Current efforts to detect nuclear detonations and correctly categorize explosion sources with ground- and space-collected discriminants presents challenges that remain unaddressed by the Event Categorization Matrix (ECM) model. Smaller events (lower yield explosions) often include only sparse observations among few modalities and can therefore lack a complete set of discriminants. The covariance structures can also vary significantly between such observations of event (source-type) categories. Both obstacles are problematic for ``classic'' ECM. Our work addresses this gap and presents a Bayesian update to the previous ECM model, termed B-ECM, which can be trained on partial observations and does not rely on a pooled covariance structure. We further augment ECM with Bayesian Decision Theory so that false negative or false positive rates of an event categorization can be reduced in an intuitive manner. To demonstrate improved categorization rates with B-ECM, we compare an array of B-ECM and classic ECM models with multiple performance metrics that leverage Monte Carlo experiments. We use both synthetic and real data. Our B-ECM models show consistent gains in overall accuracy and a lower false negative rates relative to the classic ECM model. We propose future avenues to improve B-ECM that expand its decision-making and predictive capability.

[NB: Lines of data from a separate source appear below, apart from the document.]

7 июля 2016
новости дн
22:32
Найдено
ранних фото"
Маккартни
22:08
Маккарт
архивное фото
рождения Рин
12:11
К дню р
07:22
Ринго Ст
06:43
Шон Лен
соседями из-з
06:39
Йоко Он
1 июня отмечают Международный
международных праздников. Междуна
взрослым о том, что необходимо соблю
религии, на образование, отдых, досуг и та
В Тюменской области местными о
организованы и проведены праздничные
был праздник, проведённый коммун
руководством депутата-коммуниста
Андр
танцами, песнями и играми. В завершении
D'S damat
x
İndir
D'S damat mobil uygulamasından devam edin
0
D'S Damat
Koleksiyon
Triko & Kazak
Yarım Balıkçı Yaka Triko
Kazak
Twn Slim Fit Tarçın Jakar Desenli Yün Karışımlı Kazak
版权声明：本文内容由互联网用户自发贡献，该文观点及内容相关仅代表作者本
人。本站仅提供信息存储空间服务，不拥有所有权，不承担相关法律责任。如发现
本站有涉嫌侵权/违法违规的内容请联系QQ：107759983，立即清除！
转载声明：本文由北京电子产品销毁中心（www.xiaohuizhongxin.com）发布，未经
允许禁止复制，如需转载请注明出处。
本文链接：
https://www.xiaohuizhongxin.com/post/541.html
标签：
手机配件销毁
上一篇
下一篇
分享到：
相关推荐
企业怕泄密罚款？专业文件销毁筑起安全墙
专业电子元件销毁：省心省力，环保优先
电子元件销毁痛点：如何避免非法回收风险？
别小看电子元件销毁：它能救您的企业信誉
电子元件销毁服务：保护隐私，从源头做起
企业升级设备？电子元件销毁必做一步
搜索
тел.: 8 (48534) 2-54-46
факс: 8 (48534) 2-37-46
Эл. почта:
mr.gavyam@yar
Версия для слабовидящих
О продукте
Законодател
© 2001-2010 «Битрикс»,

翻译：当前利用地面和空间收集的判别因子探测核爆炸并正确分类爆炸源的工作，面临着传统事件分类矩阵（ECM）模型尚未解决的挑战。较小当量爆炸事件往往仅包含少数观测模态的稀疏数据，因此可能缺乏完整的判别因子集。不同事件类别（源类型）观测数据的协方差结构也可能存在显著差异。这两大障碍对"经典"ECM模型构成了难题。本研究通过提出经典ECM模型的贝叶斯改进版本（称为B-ECM）来填补这一空白，该模型能够基于部分观测数据进行训练，且不依赖于合并协方差结构。我们进一步将贝叶斯决策理论融入ECM框架，从而以直观方式降低事件分类的假阴性或假阳性率。为验证B-ECM在分类准确率上的提升，我们通过蒙特卡洛实验采用多维度性能指标，系统比较了B-ECM与经典ECM模型系列。实验同时使用了合成数据与真实数据。结果表明，相较于经典ECM模型，B-ECM模型在整体准确率上持续提升，同时保持更低的假阴性率。最后，我们提出了扩展B-ECM决策与预测能力的未来改进方向。